Kropka nad i 

Miłosz Motyka, Arkadiusz Myrcha

Prokuratura wszczęła śledztwo w sprawie "dwóch wież". Jarosław Kaczyński stwierdził, że "są to konfabulacje". - To nie Kaczyński będzie decydował, czy coś ma charakter przestępczy, czy nie. To prokuratura będzie sprawdzała - mówił Miłosz Motyka (PSL, wiceminister klimatu i środowiska). Gość programu "Kropka nad i" w TVN24 stwierdził, że PiS nie może się pogodzić z tym, że są wszczynane śledztwa w ich sprawie. - Oni się dziwią, że przyszła po nich prawdziwa sprawiedliwość - dodał Motyka.
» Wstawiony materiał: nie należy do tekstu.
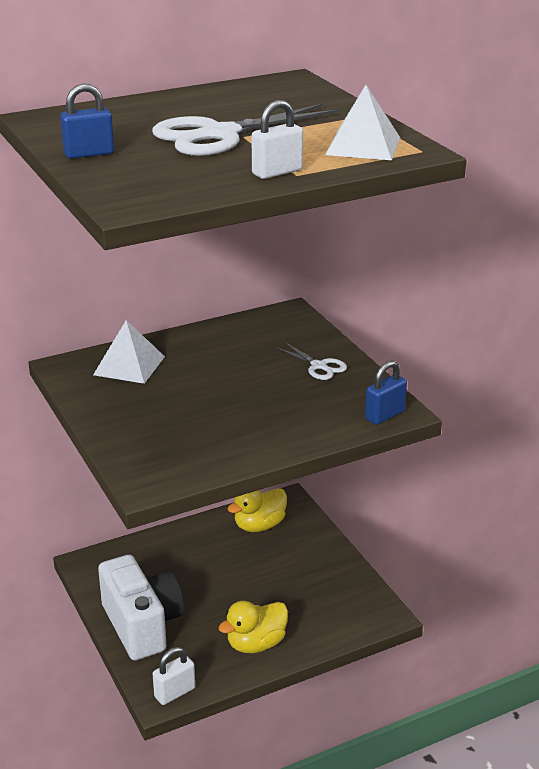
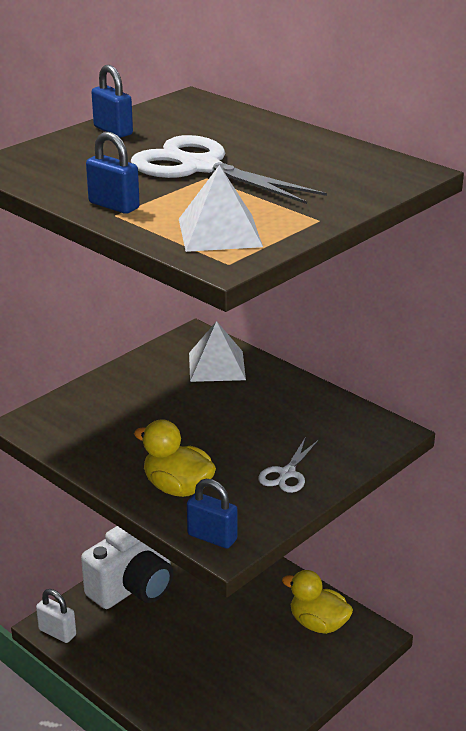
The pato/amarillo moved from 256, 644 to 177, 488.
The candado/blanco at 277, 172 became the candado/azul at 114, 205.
Według Arkadiusza Myrchy (KO, wiceminister sprawiedliwości) ilość wątków do zbadania w sprawie "dwóch wież" jest tak dużo, że jej "zakopanie" za czasów PiS "jest jednym gigantycznym skandalem". Wypomniał ówczesnej prokuraturze, że osoba, która zawiadomiła o przestępstwie, była przesłuchiwana przez wiele godzin, natomiast sam Kaczyński "nawet nie dostał telefonu". - Ilości wątków do wyjaśnienia jest wiele - dodał. Goście Moniki Olejnik mówili także m.in. o pomysłach premiera na poprawę sytuacji w gospodarce.